Integrated Transceiver Design for D-band Communication and Sensing Systems in InP Technology

An ever-increasing demand for a huge amount of data from AI, AR/VR and 3D holograms in daily life necessitates communication systems with high data rates and low latency everywhere. Started from the 5G evolution, outperforming 4G communication systems, 6G utilizing even broader bandwidth at D-band (110-170 GHz) is rapidly emerging as a candidate for future wireless communication systems. Integrated radar sensors with low power, small area and high detection capability are another key enabler of the IoT era where numerous sensors collect data in various applications such as driving assistant systems, vital sign monitoring and gesture recognition. Since the radar’s range resolution and displacement detection capability improve with higher bandwidth and operating frequency, respectively, the frequency spectrum above 100 GHz where mm-range resolution can be achieved, draws huge attention in consumer markets. Another promising application that might use the D-band is joint communication and sensing (JCAS) where transceivers perform communication and sensing at the same time to mutually help target detection and communication.

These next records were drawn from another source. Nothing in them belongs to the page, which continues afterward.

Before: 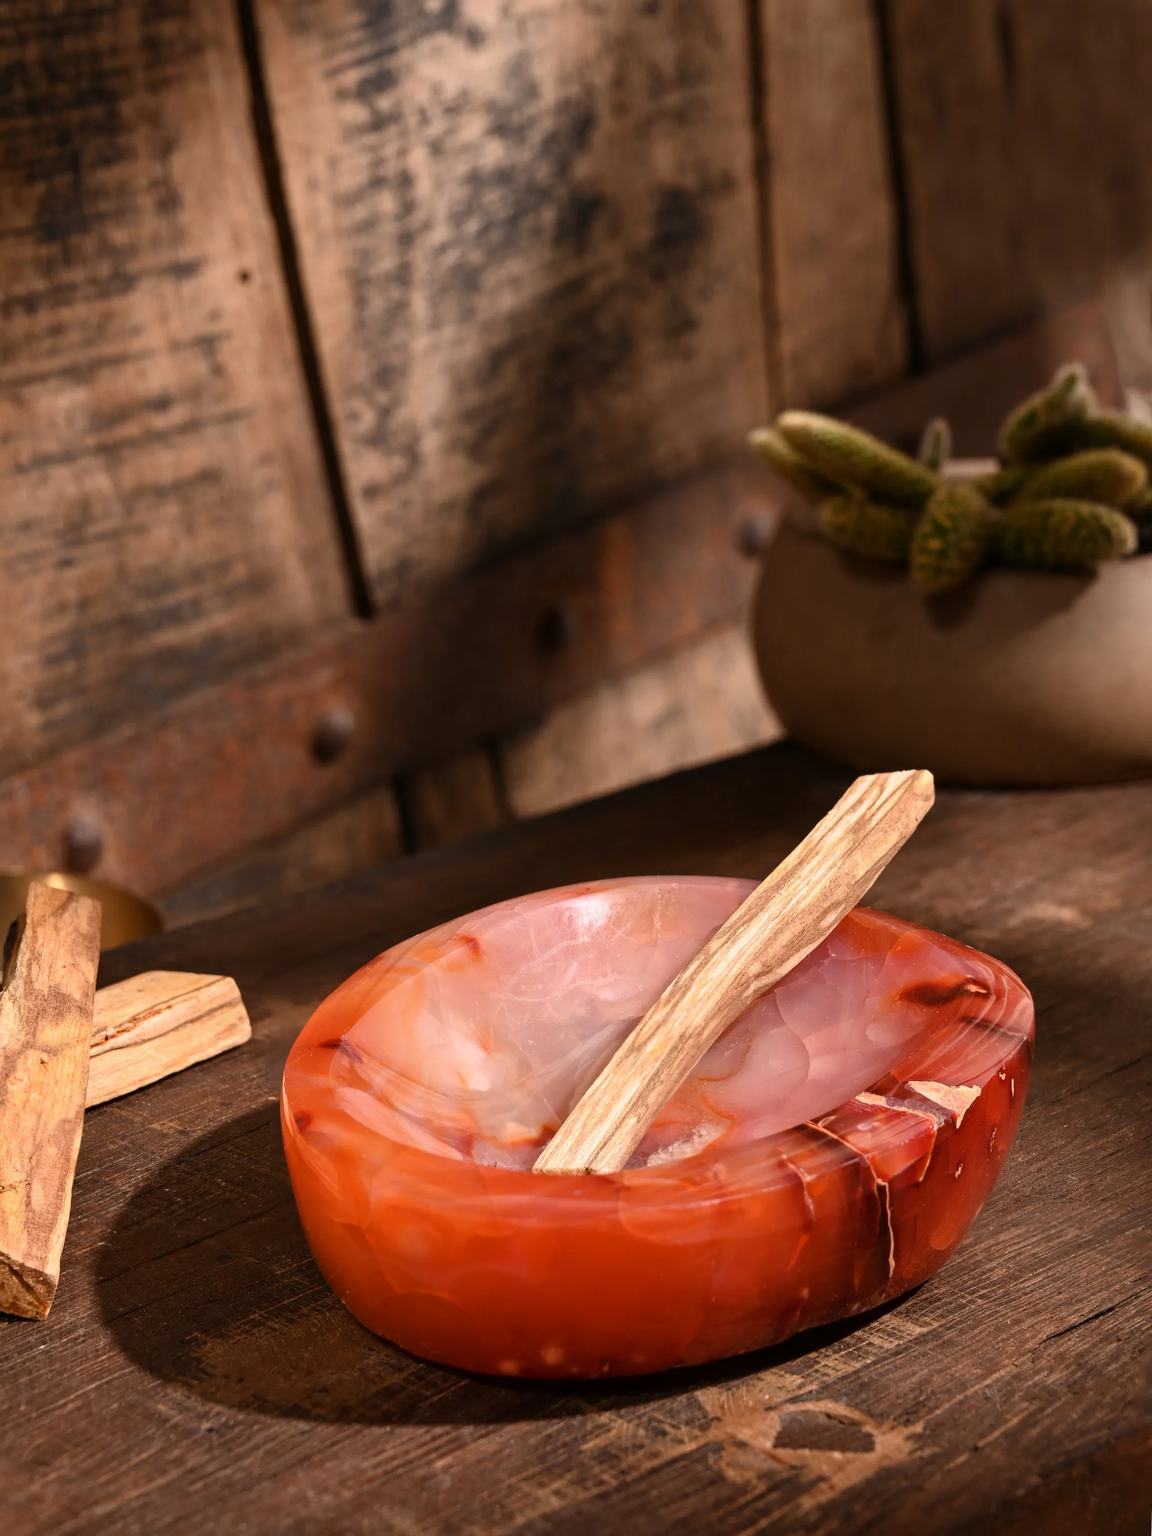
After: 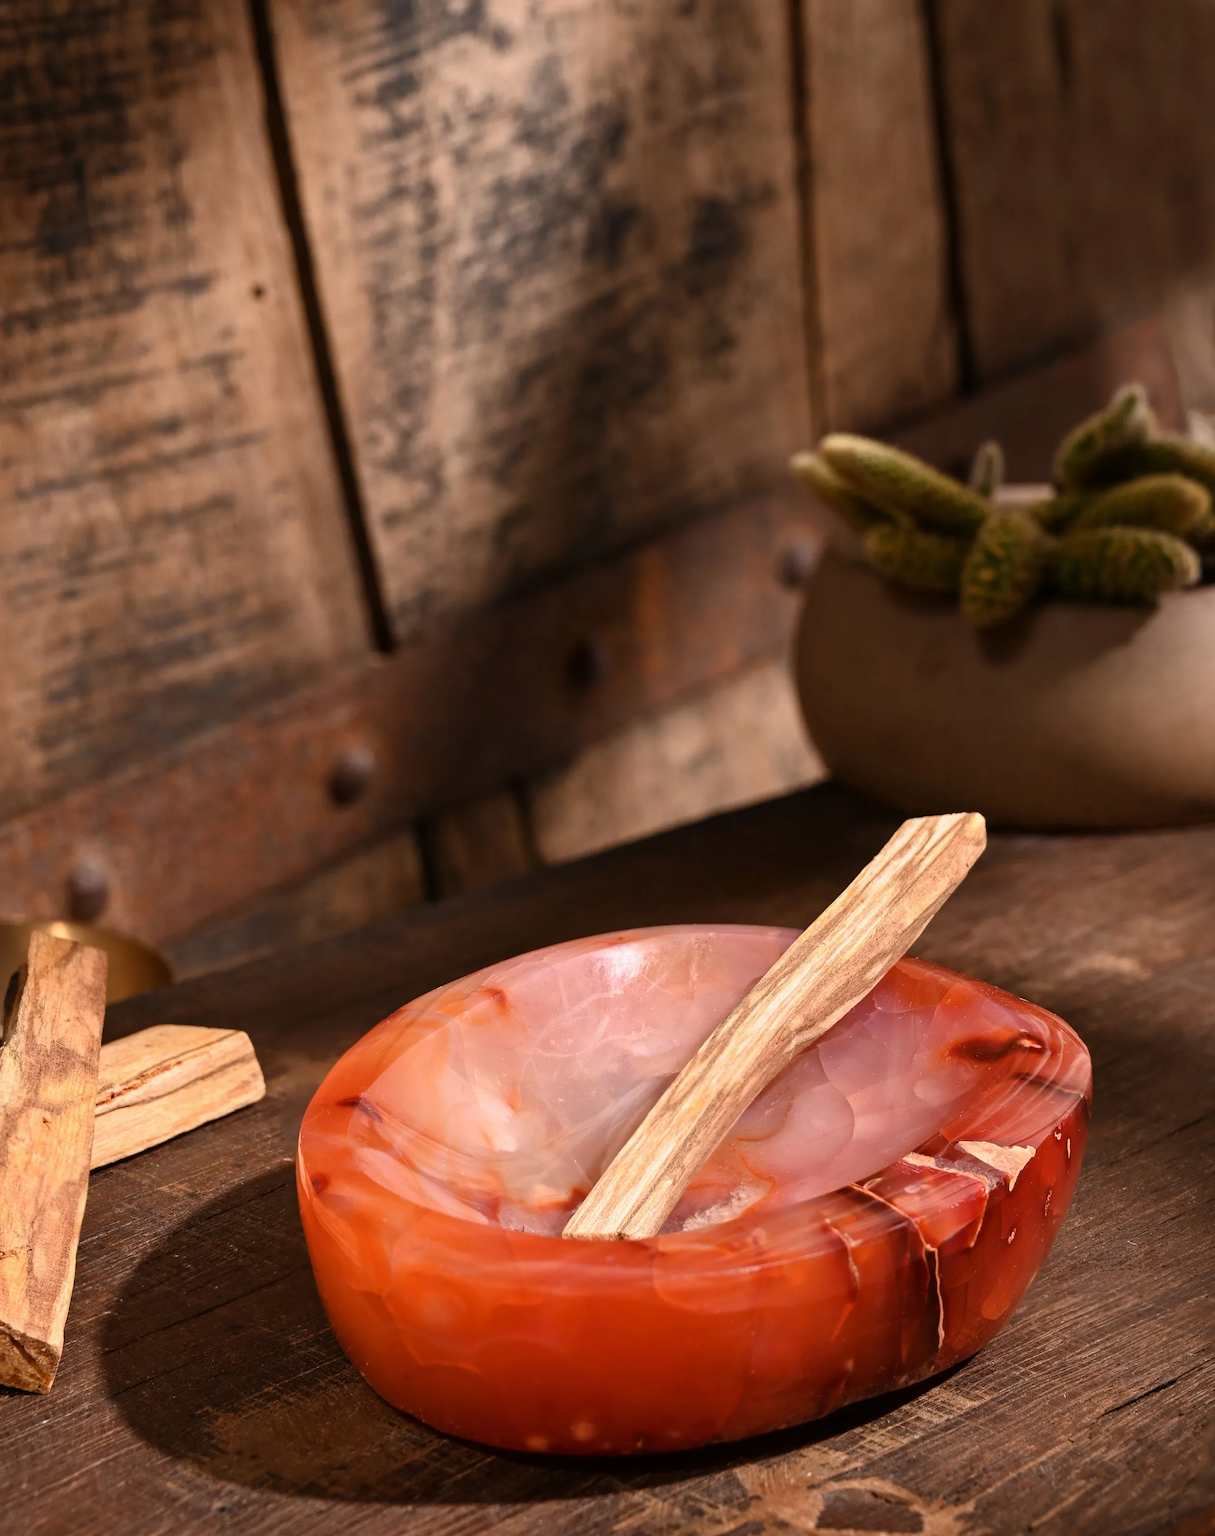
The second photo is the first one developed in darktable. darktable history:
crop and rotate: top 0.013%, bottom 5.22%
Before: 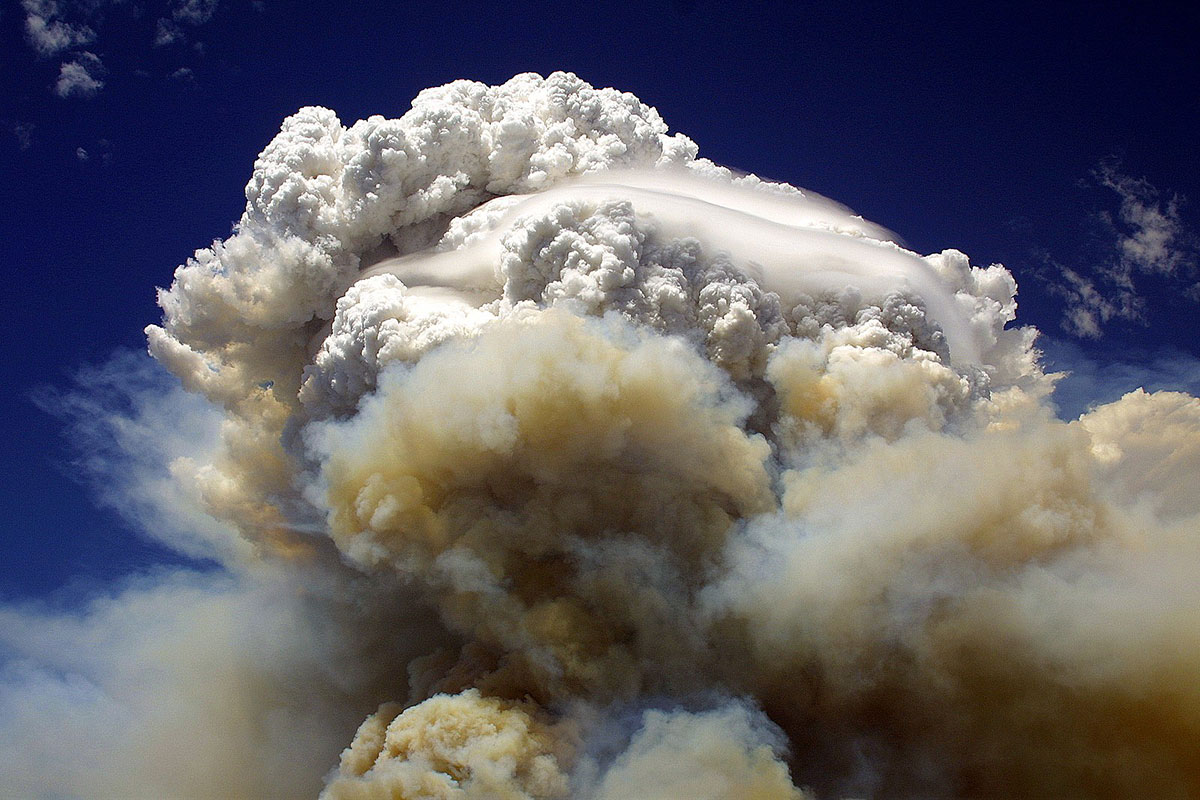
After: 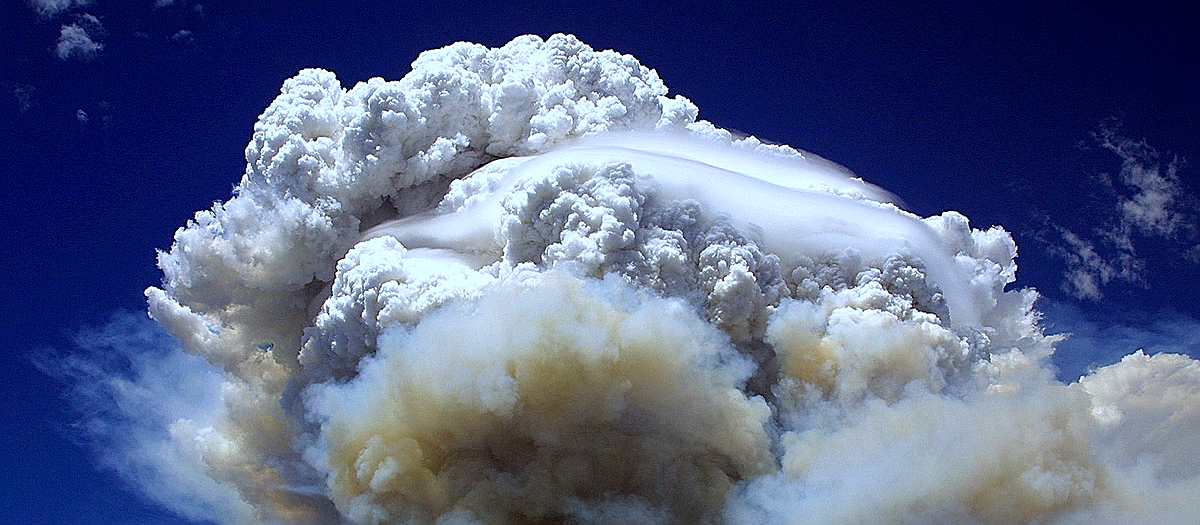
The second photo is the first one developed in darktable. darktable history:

Advances in CMOS technology have accelerated a drastic development of integrated transceivers for wireless communication and radar transceivers in the last few decades. However, silicon-based transistors operating above 100 GHz yield limited output power, efficiency and gain. As an alternative semiconductor technology, InP exhibits higher output power thanks to a higher breakdown voltage, higher gain, higher efficiency with higher f_T/f_MAX. World leading research groups including imec have already dived into the design of D-band front-end circuits in InP. Most research activities are limited to the power amplifier and the superior InP device properties are not yet fully explored for the other key building blocks of D-band transceivers.